En ce quatrième et dernier dimanche de l’Avent, le Pape François est revenu sur le récit de l’Annonciation que propose l’Évangile du jour, celui lors duquel Marie, «accordée en mariage» dit oui au Seigneur malgré les risques qu’elle encourait selon la loi de Moïse. Ce fiat de Marie, dans la langue de l’Évangile, «indique un désir fort, la ferme volonté que quelque chose se réalise» explique François. Marie «n’est pas passive, mais active. Elle ne subit pas Dieu, elle adhère à Dieu. Elle est une amoureuse, disposée à servir son Seigneur en tout et tout de suite,» poursuit-il.

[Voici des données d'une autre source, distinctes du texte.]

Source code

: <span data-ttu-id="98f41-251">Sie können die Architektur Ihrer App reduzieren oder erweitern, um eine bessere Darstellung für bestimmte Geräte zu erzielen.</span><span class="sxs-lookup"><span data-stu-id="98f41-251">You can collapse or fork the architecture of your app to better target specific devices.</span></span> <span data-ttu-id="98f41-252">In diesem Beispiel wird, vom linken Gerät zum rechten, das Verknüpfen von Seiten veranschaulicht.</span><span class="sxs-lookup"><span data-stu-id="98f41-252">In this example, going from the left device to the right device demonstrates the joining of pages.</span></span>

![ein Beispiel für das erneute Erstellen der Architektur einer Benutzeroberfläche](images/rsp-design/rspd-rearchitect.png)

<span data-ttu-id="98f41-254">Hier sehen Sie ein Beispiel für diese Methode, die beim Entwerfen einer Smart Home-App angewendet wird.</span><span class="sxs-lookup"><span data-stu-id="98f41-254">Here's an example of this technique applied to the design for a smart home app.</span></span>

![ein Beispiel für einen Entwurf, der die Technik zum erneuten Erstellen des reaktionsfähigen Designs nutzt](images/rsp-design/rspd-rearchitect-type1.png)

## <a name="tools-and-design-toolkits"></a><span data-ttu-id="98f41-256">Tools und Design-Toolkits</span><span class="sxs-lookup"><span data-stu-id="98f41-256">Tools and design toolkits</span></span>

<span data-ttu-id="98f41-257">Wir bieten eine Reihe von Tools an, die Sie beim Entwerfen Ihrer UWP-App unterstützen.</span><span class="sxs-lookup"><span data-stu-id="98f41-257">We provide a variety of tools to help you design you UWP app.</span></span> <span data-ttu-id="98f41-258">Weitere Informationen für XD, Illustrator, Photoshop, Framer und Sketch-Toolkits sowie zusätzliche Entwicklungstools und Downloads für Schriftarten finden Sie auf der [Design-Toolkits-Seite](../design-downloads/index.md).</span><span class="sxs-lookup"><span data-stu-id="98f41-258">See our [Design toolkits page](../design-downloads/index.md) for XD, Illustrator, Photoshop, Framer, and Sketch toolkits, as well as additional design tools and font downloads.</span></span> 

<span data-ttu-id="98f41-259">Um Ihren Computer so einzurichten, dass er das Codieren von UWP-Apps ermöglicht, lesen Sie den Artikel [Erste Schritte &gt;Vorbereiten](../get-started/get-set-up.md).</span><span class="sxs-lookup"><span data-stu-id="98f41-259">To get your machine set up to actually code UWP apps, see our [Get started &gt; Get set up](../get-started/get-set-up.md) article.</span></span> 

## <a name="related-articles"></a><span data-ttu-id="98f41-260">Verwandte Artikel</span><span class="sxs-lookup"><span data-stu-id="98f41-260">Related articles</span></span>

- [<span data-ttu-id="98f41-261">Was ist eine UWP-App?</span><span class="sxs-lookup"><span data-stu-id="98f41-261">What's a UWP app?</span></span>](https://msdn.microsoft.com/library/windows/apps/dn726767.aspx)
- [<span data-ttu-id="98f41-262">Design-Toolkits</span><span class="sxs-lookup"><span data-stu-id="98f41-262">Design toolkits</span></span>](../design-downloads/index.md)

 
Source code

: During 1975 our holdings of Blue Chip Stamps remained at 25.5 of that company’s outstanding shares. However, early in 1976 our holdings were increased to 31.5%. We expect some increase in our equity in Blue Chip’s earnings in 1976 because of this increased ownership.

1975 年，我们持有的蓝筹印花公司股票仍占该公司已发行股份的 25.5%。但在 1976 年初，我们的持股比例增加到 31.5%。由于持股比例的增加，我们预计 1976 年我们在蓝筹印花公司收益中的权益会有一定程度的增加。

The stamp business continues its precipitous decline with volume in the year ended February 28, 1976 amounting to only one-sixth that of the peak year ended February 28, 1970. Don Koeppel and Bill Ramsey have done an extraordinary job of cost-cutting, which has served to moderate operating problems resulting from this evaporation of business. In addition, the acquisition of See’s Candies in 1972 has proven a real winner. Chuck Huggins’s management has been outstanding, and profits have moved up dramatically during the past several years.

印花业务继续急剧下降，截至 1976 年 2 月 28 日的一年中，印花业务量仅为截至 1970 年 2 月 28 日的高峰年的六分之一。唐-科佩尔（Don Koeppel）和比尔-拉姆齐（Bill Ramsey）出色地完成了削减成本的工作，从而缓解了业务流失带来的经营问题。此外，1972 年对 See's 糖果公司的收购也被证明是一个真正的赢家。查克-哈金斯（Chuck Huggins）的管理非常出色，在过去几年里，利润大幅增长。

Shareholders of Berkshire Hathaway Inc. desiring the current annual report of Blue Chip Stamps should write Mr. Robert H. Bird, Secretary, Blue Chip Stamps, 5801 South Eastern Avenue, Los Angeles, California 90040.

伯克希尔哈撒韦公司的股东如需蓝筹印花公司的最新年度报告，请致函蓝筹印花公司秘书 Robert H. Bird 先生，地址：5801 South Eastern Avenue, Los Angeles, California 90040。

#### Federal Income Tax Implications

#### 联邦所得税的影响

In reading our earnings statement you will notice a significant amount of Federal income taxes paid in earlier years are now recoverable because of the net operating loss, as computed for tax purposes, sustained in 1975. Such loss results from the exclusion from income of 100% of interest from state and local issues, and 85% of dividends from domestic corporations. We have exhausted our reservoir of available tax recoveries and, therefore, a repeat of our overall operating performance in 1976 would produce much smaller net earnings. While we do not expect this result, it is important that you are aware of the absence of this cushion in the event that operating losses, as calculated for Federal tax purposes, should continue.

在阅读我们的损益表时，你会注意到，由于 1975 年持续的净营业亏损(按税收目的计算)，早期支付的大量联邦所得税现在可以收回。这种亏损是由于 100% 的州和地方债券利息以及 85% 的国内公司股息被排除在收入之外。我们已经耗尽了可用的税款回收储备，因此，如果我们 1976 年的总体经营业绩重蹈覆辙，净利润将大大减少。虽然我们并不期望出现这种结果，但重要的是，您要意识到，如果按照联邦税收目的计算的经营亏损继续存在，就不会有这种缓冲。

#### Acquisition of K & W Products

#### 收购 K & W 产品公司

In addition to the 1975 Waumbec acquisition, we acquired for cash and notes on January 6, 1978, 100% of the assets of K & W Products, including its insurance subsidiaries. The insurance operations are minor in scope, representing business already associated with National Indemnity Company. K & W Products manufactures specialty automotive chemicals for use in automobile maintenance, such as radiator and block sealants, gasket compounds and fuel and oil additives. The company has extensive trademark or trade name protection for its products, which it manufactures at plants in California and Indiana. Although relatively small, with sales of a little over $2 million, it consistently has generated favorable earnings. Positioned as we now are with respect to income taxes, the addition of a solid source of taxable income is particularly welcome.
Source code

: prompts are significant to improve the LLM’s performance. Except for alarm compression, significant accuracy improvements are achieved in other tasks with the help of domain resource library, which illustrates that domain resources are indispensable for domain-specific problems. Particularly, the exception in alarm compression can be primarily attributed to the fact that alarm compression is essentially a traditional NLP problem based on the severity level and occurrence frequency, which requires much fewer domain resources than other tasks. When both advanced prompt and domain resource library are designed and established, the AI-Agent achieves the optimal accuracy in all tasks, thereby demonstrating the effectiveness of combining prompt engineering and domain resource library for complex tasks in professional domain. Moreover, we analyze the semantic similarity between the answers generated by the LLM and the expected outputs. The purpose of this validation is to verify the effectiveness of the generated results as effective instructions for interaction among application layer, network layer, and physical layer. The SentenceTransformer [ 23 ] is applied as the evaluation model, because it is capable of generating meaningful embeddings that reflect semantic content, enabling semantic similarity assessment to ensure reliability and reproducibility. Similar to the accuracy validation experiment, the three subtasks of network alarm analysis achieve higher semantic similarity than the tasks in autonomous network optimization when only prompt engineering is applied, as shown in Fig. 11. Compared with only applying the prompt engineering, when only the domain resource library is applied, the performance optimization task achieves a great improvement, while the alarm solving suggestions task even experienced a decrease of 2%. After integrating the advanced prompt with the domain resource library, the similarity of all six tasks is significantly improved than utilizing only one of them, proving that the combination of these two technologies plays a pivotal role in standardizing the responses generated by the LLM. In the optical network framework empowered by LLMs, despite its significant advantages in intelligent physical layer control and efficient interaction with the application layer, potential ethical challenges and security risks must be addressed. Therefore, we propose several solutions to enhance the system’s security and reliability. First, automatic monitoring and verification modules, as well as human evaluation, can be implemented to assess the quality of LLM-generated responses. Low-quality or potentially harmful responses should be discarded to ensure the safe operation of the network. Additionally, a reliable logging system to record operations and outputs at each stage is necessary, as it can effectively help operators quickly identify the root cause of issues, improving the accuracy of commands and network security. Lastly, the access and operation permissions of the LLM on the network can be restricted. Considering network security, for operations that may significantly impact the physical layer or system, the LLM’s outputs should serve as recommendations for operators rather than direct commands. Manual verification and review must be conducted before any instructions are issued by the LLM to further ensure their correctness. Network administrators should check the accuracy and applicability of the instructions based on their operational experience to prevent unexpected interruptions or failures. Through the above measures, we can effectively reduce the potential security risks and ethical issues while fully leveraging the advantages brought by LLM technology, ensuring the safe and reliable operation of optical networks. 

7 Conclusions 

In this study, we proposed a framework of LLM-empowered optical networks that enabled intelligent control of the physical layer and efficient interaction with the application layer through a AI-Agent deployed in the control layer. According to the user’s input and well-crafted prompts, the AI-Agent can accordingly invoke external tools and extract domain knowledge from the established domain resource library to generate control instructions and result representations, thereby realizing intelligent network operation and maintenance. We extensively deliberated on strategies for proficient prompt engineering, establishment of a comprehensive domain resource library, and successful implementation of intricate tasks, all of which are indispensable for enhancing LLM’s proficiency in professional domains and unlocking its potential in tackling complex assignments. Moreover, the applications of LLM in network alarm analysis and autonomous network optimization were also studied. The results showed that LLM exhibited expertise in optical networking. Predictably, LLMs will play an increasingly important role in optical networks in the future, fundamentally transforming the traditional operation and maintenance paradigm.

Face à un tel choix et à ses conséquences possibles, Marie «ne prend pas le temps, elle ne fait pas attendre Dieu, elle ne reporte rien», affirme le Pape. De là, son interpellation à notre encontre: «Combien de fois notre vie est faite de reports, même notre vie spirituelle !». Et de constater que lorsqu’on décide de reporter au lendemain, on ne fait jamais rien. François nous invite donc, aux portes de Noël, à faire comme Marie et dire oui.

Offrir à qui n'a pas, et dire non au consumérisme

«Chaque “oui” coûte, mais toujours moins que ce que qu’a couté à Marie son “oui” courageux et disponible, ce “que tout m’advienne selon ta parole” qui nous a apporté le salut,» poursuit le Saint-Père. Et ce oui, le Pape nous le détaille: «En ce temps difficile, au lieu de nous plaindre de ce que la pandémie nous empêche de faire, faisons quelque chose pour ceux qui ont moins que nous: non pas un énième cadeau pour nous et nos amis, mais pour une personne dans le besoin à laquelle personne ne pense!

 

Et un autre conseil: préparons notre cœur, prions, ne nous laissons pas emporter par le consumérisme». Le Pape rappelle que le plus important c’est Jésus et regrette que «le consumérisme ait séquestré Noël. Le consumérisme n’est pas dans la mangeoire de Bethléem: là, il y a la réalité, la pauvreté, l’amour». «Préparons notre cœur comme celui de Marie: libéré du mal, accueillant, prêt à recevoir Dieu.»

«“Que tout m’advienne selon ta parole”. C'est la dernière phrase de la Vierge en ce dernier dimanche de l'Avent, et c'est l'invitation à faire un pas concret vers Noël. Car si la naissance de Jésus ne touche pas la vie, elle passe en vain» conclut le Pape.